Where an image appears, leave it out; otherwise repeat the data exactly.

········

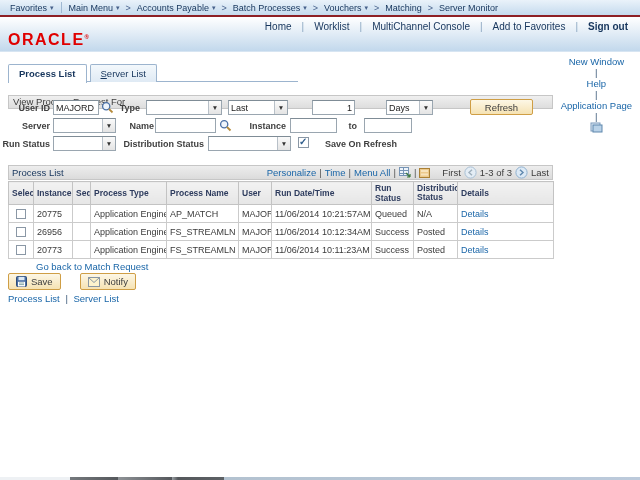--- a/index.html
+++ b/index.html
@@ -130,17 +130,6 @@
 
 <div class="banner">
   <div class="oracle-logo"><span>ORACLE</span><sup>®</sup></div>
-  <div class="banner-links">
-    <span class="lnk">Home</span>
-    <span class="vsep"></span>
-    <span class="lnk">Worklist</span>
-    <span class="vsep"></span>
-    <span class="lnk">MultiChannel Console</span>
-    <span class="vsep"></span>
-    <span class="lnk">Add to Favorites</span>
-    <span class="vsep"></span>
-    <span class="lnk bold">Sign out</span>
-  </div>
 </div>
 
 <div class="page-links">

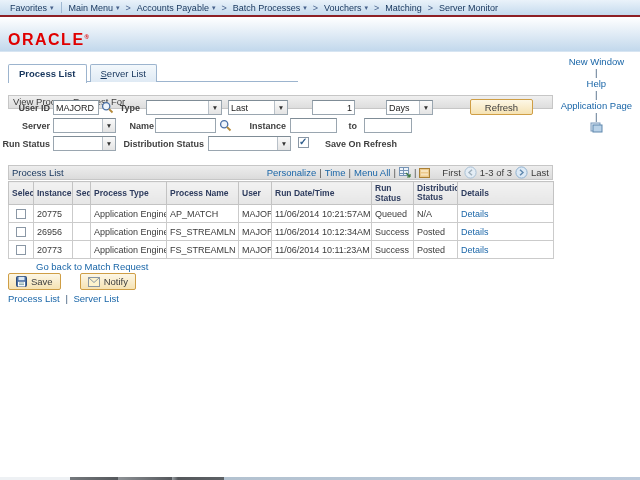--- a/index.html
+++ b/index.html
@@ -28,7 +28,7 @@
   .vsep{color:#8aa5c0;padding:0 8px;}
   .vsep::before{content:"|";}
   
-  .page-links{position:absolute;top:56px;right:6px;display:flex;align-items:center;font-size:9.5px;color:#1a66a8;flex-direction:column;}
+  .page-links{position:absolute;top:56px;right:6px;display:flex;align-items:center;font-size:9.5px;color:#1a66a8;}
   .page-links .lnk{color:#1a66a8;padding:0 2px;cursor:pointer;}
   .psep{color:#3c5a7a;padding:0 3px;}
   .psep::before{content:"|";}

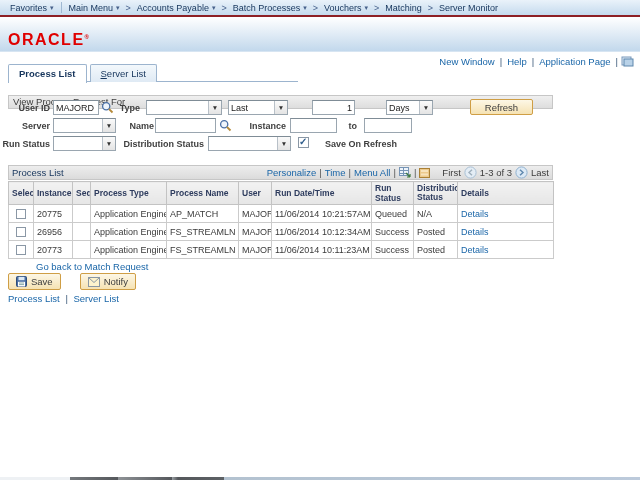--- a/index.html
+++ b/index.html
@@ -137,7 +137,7 @@
   <span class="psep"></span>
   <span class="lnk">Help</span>
   <span class="psep"></span>
-  <span class="lnk">Application Page</span>
+  <span class="lnk">Personalize Page</span>
   <span class="psep"></span>
   <span style="display:inline-flex;">
     <svg width="13" height="11" viewBox="0 0 13 11">

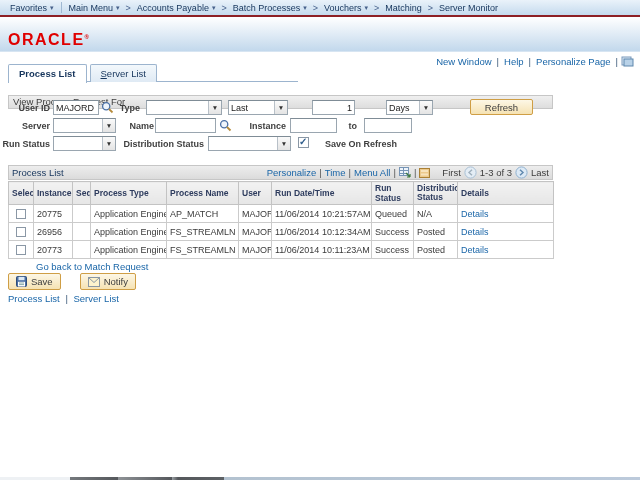--- a/index.html
+++ b/index.html
@@ -173,7 +173,7 @@
   <span class="arr">▼</span>
 </div>
 <input class="ftext" style="left: 312px; top: 100px; width: 43px; text-align: right;" value="1">
-<div class="fselect" style="left:386px;top:100px;width:47px;">
+<div class="fselect" style="left:347px;top:100px;width:23px;">
   <span class="val">Days</span>
   <span class="arr">▼</span>
 </div>

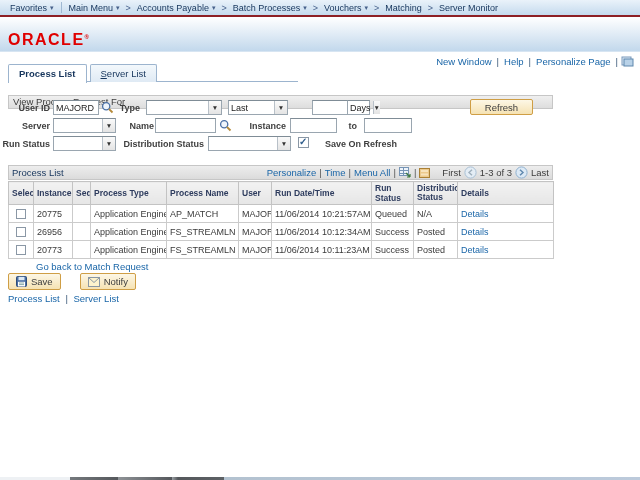--- a/index.html
+++ b/index.html
@@ -208,7 +208,7 @@
   <span class="arr">▼</span>
 </div>
 <div class="checkbox checked" style="left:298px;top:137px;"></div>
-<div class="flabel" style="left:313px;top:139px;width:110px;text-align:left;margin-left:12px;">Save On Refresh</div>
+<div class="flabel" style="left:313px;top:139px;width:110px;text-align:left;">Save On Refresh</div>
 
 <div class="grid">
   <div class="grid-bar">

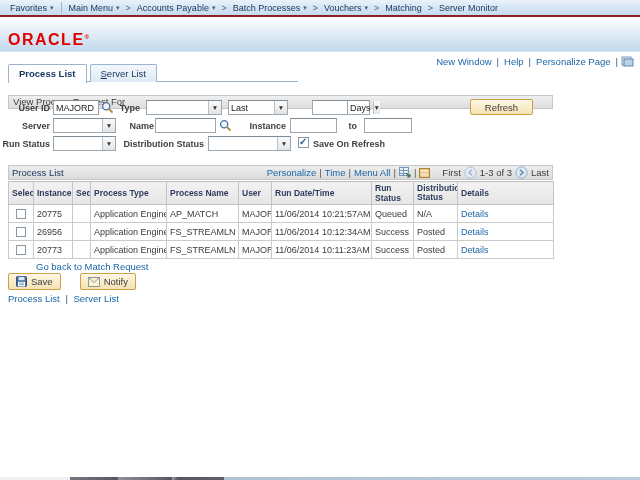--- a/index.html
+++ b/index.html
@@ -78,7 +78,7 @@
   .ptable .link{color:#1a66a8;cursor:pointer;}
   .rowcheck{width:10px;height:10px;box-sizing:border-box;border:1px solid #8a97a5;background:#fff;margin:0 auto;cursor:pointer;}
   
-  .goback{position:absolute;top:261px;left:8px;color:#1a66a8;font-size:9.5px;cursor:pointer;margin-left:28px;}
+  .goback{position:absolute;top:261px;left:8px;color:#1a66a8;font-size:9.5px;cursor:pointer;}
   .footer-btns{position:absolute;top:273px;left:8px;display:flex;gap:19px;}
   .fbtn{box-sizing:border-box;border:1px solid #cf9e45;border-radius:2px;height:17px;
     background:linear-gradient(#fdf7e6,#f5e2b3);color:#3d3d3d;font-size:9.5px;

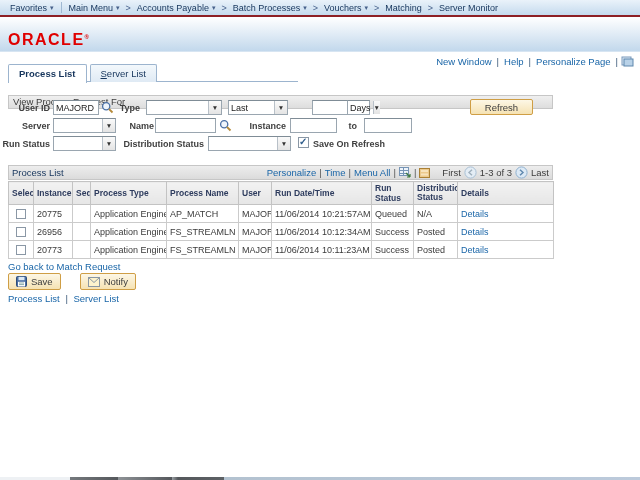--- a/index.html
+++ b/index.html
@@ -79,7 +79,7 @@
   .rowcheck{width:10px;height:10px;box-sizing:border-box;border:1px solid #8a97a5;background:#fff;margin:0 auto;cursor:pointer;}
   
   .goback{position:absolute;top:261px;left:8px;color:#1a66a8;font-size:9.5px;cursor:pointer;}
-  .footer-btns{position:absolute;top:273px;left:8px;display:flex;gap:19px;}
+  .footer-btns{position:absolute;top:273px;left:8px;display:flex;gap:5px;}
   .fbtn{box-sizing:border-box;border:1px solid #cf9e45;border-radius:2px;height:17px;
     background:linear-gradient(#fdf7e6,#f5e2b3);color:#3d3d3d;font-size:9.5px;
     display:flex;align-items:center;gap:4px;padding:0 7px;cursor:pointer;}

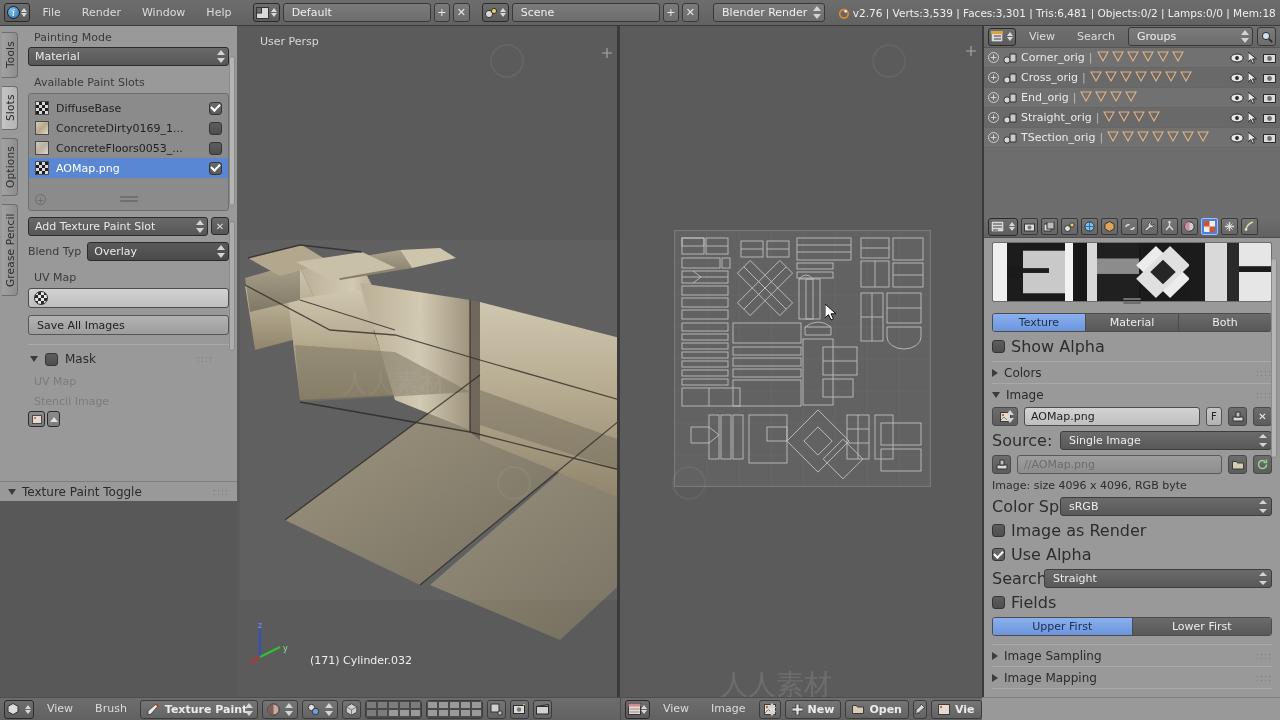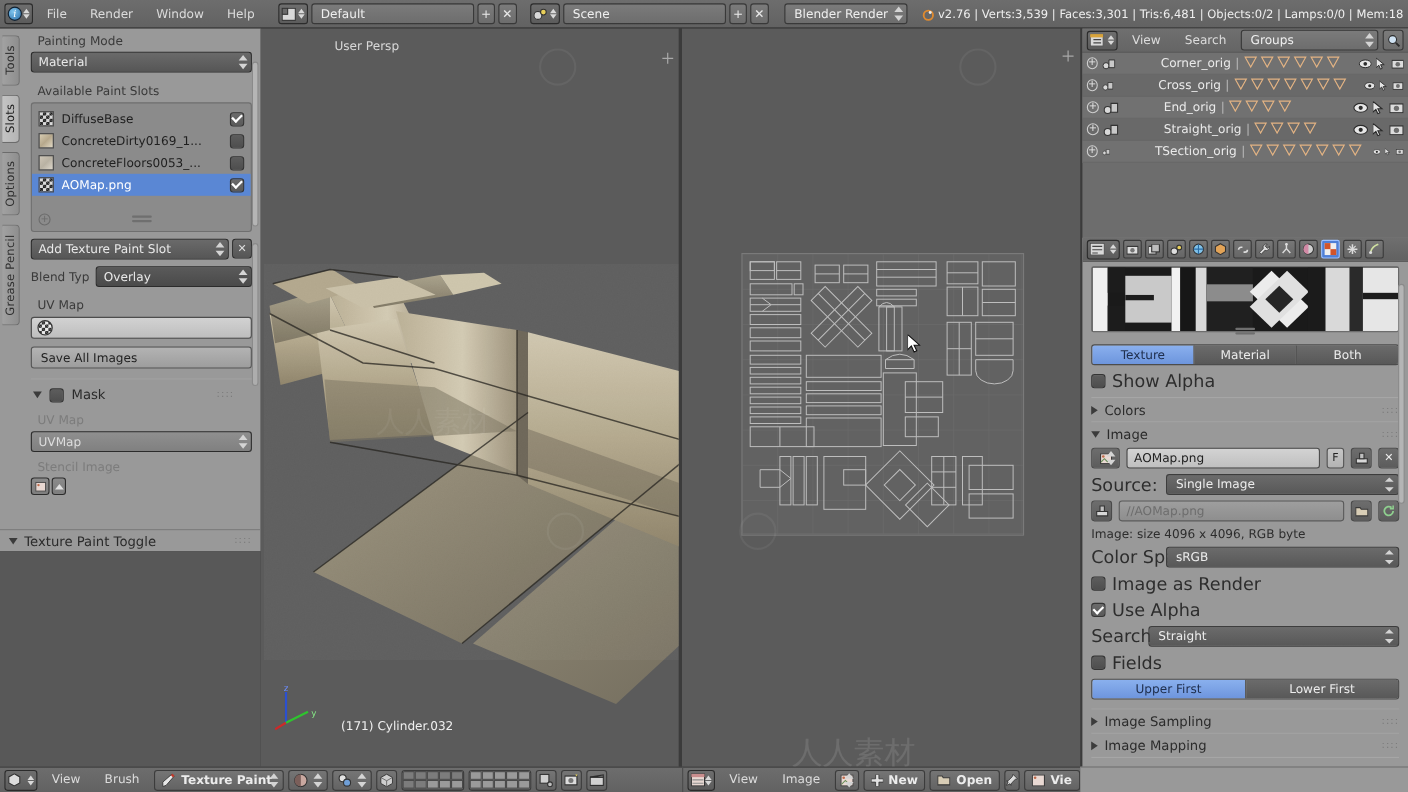--- a/index.html
+++ b/index.html
@@ -193,7 +193,7 @@
     position:absolute;left:237px;top:26px;width:380px;height:671px;
     background:#5b5b5b; overflow:hidden;
   }
-  #view3d .vp-label{ position:absolute;left:23px;top:9px;color:#d8d8d8;font-size:11px;margin-left:44px; }
+  #view3d .vp-label{ position:absolute;left:23px;top:9px;color:#d8d8d8;font-size:11px; }
   #objname{ position:absolute;left:73px;bottom:30px;color:#efefef;font-size:11px; }
   .axis-widget{ position:absolute;left:13px;bottom:28px;width:46px;height:46px; }
 

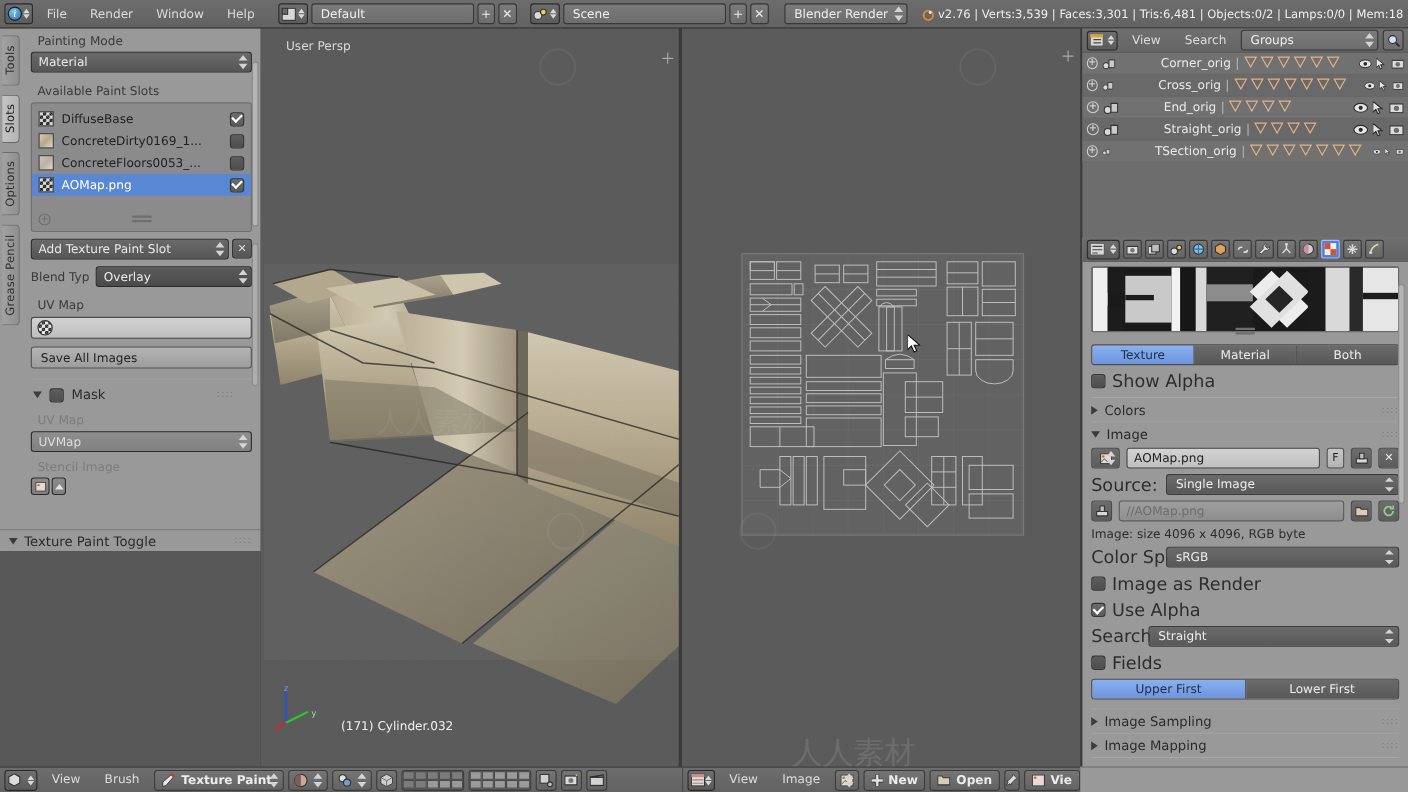--- a/index.html
+++ b/index.html
@@ -226,7 +226,7 @@
   .outrow:nth-child(even){ background:#696969; }
   .oplus{ width:11px;height:11px;border-radius:50%;border:1px solid #cfcfcf;color:#e8e8e8;font-size:9px;display:flex;align-items:center;justify-content:center;line-height:1; }
   .ogrp{ width:14px;height:12px;position:relative; }
-  .oname{ color:#eaeaea;font-size:11px;white-space:nowrap;margin-left:37px; }
+  .oname{ color:#eaeaea;font-size:11px;white-space:nowrap; }
   .eye{ width:14px;height:10px; }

········

**Exercise solution**
--- a/index.html
+++ b/index.html
@@ -130,17 +130,6 @@
 
 <div class="banner">
   <div class="oracle-logo"><span>ORACLE</span><sup>®</sup></div>
-  <div class="banner-links">
-    <span class="lnk">Home</span>
-    <span class="vsep"></span>
-    <span class="lnk">Worklist</span>
-    <span class="vsep"></span>
-    <span class="lnk">MultiChannel Console</span>
-    <span class="vsep"></span>
-    <span class="lnk">Add to Favorites</span>
-    <span class="vsep"></span>
-    <span class="lnk bold">Sign out</span>
-  </div>
 </div>
 
 <div class="page-links">

--- a/index.html
+++ b/index.html
@@ -28,7 +28,7 @@
   .vsep{color:#8aa5c0;padding:0 8px;}
   .vsep::before{content:"|";}
   
-  .page-links{position:absolute;top:56px;right:6px;display:flex;align-items:center;font-size:9.5px;color:#1a66a8;flex-direction:column;}
+  .page-links{position:absolute;top:56px;right:6px;display:flex;align-items:center;font-size:9.5px;color:#1a66a8;}
   .page-links .lnk{color:#1a66a8;padding:0 2px;cursor:pointer;}
   .psep{color:#3c5a7a;padding:0 3px;}
   .psep::before{content:"|";}

--- a/index.html
+++ b/index.html
@@ -137,7 +137,7 @@
   <span class="psep"></span>
   <span class="lnk">Help</span>
   <span class="psep"></span>
-  <span class="lnk">Application Page</span>
+  <span class="lnk">Personalize Page</span>
   <span class="psep"></span>
   <span style="display:inline-flex;">
     <svg width="13" height="11" viewBox="0 0 13 11">

--- a/index.html
+++ b/index.html
@@ -173,7 +173,7 @@
   <span class="arr">▼</span>
 </div>
 <input class="ftext" style="left: 312px; top: 100px; width: 43px; text-align: right;" value="1">
-<div class="fselect" style="left:386px;top:100px;width:47px;">
+<div class="fselect" style="left:347px;top:100px;width:23px;">
   <span class="val">Days</span>
   <span class="arr">▼</span>
 </div>

--- a/index.html
+++ b/index.html
@@ -208,7 +208,7 @@
   <span class="arr">▼</span>
 </div>
 <div class="checkbox checked" style="left:298px;top:137px;"></div>
-<div class="flabel" style="left:313px;top:139px;width:110px;text-align:left;margin-left:12px;">Save On Refresh</div>
+<div class="flabel" style="left:313px;top:139px;width:110px;text-align:left;">Save On Refresh</div>
 
 <div class="grid">
   <div class="grid-bar">

--- a/index.html
+++ b/index.html
@@ -78,7 +78,7 @@
   .ptable .link{color:#1a66a8;cursor:pointer;}
   .rowcheck{width:10px;height:10px;box-sizing:border-box;border:1px solid #8a97a5;background:#fff;margin:0 auto;cursor:pointer;}
   
-  .goback{position:absolute;top:261px;left:8px;color:#1a66a8;font-size:9.5px;cursor:pointer;margin-left:28px;}
+  .goback{position:absolute;top:261px;left:8px;color:#1a66a8;font-size:9.5px;cursor:pointer;}
   .footer-btns{position:absolute;top:273px;left:8px;display:flex;gap:19px;}
   .fbtn{box-sizing:border-box;border:1px solid #cf9e45;border-radius:2px;height:17px;
     background:linear-gradient(#fdf7e6,#f5e2b3);color:#3d3d3d;font-size:9.5px;

--- a/index.html
+++ b/index.html
@@ -79,7 +79,7 @@
   .rowcheck{width:10px;height:10px;box-sizing:border-box;border:1px solid #8a97a5;background:#fff;margin:0 auto;cursor:pointer;}
   
   .goback{position:absolute;top:261px;left:8px;color:#1a66a8;font-size:9.5px;cursor:pointer;}
-  .footer-btns{position:absolute;top:273px;left:8px;display:flex;gap:19px;}
+  .footer-btns{position:absolute;top:273px;left:8px;display:flex;gap:5px;}
   .fbtn{box-sizing:border-box;border:1px solid #cf9e45;border-radius:2px;height:17px;
     background:linear-gradient(#fdf7e6,#f5e2b3);color:#3d3d3d;font-size:9.5px;
     display:flex;align-items:center;gap:4px;padding:0 7px;cursor:pointer;}

--- a/index.html
+++ b/index.html
@@ -193,7 +193,7 @@
     position:absolute;left:237px;top:26px;width:380px;height:671px;
     background:#5b5b5b; overflow:hidden;
   }
-  #view3d .vp-label{ position:absolute;left:23px;top:9px;color:#d8d8d8;font-size:11px;margin-left:44px; }
+  #view3d .vp-label{ position:absolute;left:23px;top:9px;color:#d8d8d8;font-size:11px; }
   #objname{ position:absolute;left:73px;bottom:30px;color:#efefef;font-size:11px; }
   .axis-widget{ position:absolute;left:13px;bottom:28px;width:46px;height:46px; }
 

--- a/index.html
+++ b/index.html
@@ -226,7 +226,7 @@
   .outrow:nth-child(even){ background:#696969; }
   .oplus{ width:11px;height:11px;border-radius:50%;border:1px solid #cfcfcf;color:#e8e8e8;font-size:9px;display:flex;align-items:center;justify-content:center;line-height:1; }
   .ogrp{ width:14px;height:12px;position:relative; }
-  .oname{ color:#eaeaea;font-size:11px;white-space:nowrap;margin-left:37px; }
+  .oname{ color:#eaeaea;font-size:11px;white-space:nowrap; }
   .eye{ width:14px;height:10px; }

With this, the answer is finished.